Constructive Alignment: Governing Preference Dynamics in Human-AI Interaction

建设性对齐：治理人机交互中的偏好动态

Abstract: Most approaches to AI alignment treat human preferences as fixed targets to be inferred and optimized. This assumption conflicts with extensive empirical evidence showing that preferences are layered, dynamic, and constructed through interaction—particularly with adaptive technologies.

摘要： 大多数人工智能对齐方法将人类偏好视为需要推断和优化的固定目标。然而，这一假设与大量的实证证据相冲突，这些证据表明偏好是分层的、动态的，并且是通过交互——特别是与自适应技术的交互——构建而成的。

As AI systems become more persistent, personalized, and socially embedded, they increasingly participate in shaping what people attend to, value, and endorse over time. We introduce Constructive Alignment, a paradigm that reframes alignment as a control problem over evolving human preference trajectories rather than static preference satisfaction.

随着人工智能系统变得更加持久、个性化且深入社会，它们越来越多地参与塑造人们随时间推移所关注、重视和认可的事物。我们引入了“建设性对齐”（Constructive Alignment），这是一种将对齐重新定义为对演变中的人类偏好轨迹进行控制的问题，而非仅仅满足静态偏好的范式。

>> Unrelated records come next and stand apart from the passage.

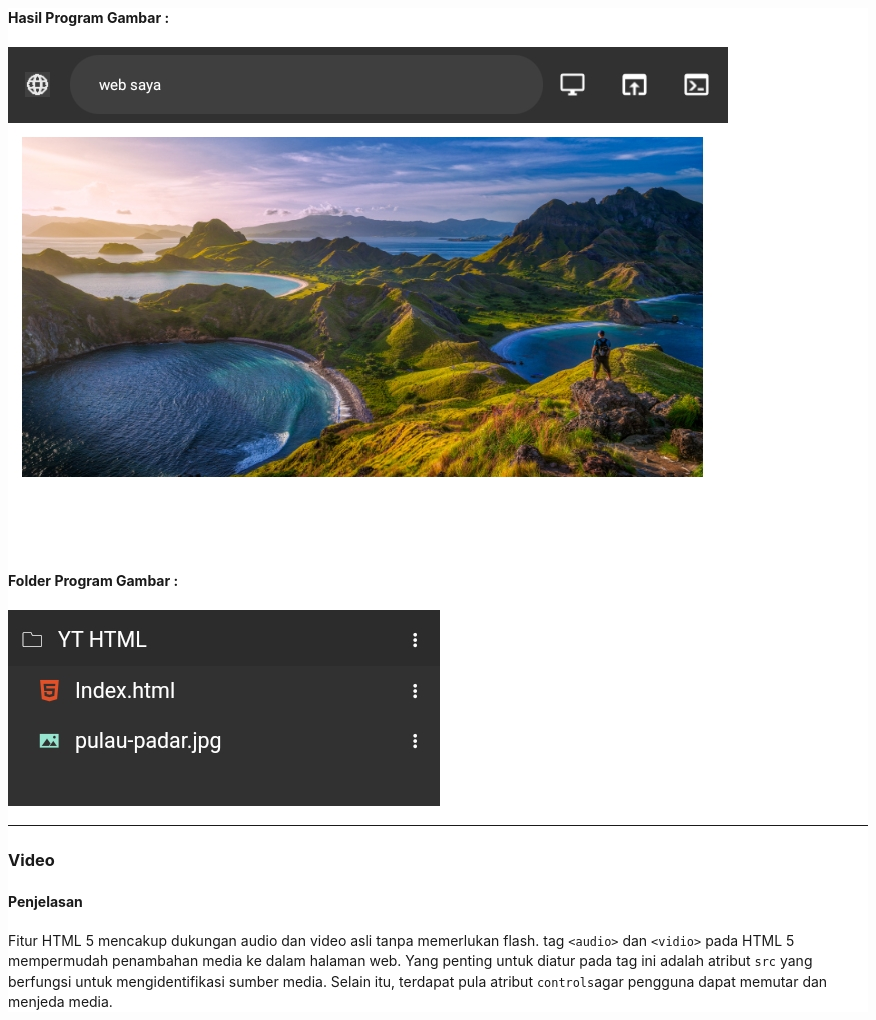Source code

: #### Hasil Program Gambar :
![hasil gambar](Aset/4.15.jpg)

#### Folder Program Gambar :
![folder gambar](Aset/4.16.jpg)


---
### Video
#### Penjelasan 
Fitur HTML 5 mencakup dukungan audio dan video asli tanpa memerlukan flash. tag `<audio>` dan `<vidio>` pada HTML 5 mempermudah penambahan media ke dalam halaman web. Yang penting untuk diatur pada tag ini adalah atribut `src` yang berfungsi untuk mengidentifikasi sumber media. Selain itu, terdapat pula atribut `controls`agar pengguna dapat memutar dan menjeda media.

Drawing on behavioral economics, psychology, and constructivist social theory, we model preferences as layered state variables that evolve under interaction with AI systems. We formalize this view using a control-theoretic framework in which system actions and interaction design jointly influence both world states and human evaluative states.

借鉴行为经济学、心理学和社会建构主义理论，我们将偏好建模为在与人工智能系统交互过程中不断演变的分层状态变量。我们使用控制理论框架将这一观点形式化，在该框架中，系统行为和交互设计共同影响世界状态和人类的评估状态。

We argue that alignment is not primarily about controlling AI behavior, but about regulating how AI systems influence the evolution of human preferences—ensuring that value trajectories remain coherent, reflectively endorsed, epistemically grounded, bounded against manipulation, and empowering under uncertainty. Alignment thus becomes a problem of governing long-term value formation rather than simply satisfying static preferences.

我们认为，对齐的核心不在于控制人工智能的行为，而在于规范人工智能系统如何影响人类偏好的演变——确保价值轨迹保持连贯性、经过反思性认可、具有认知基础、能够抵御操纵，并在不确定性下赋予人类自主权。因此，对齐不再仅仅是满足静态偏好的问题，而演变为治理长期价值形成的问题。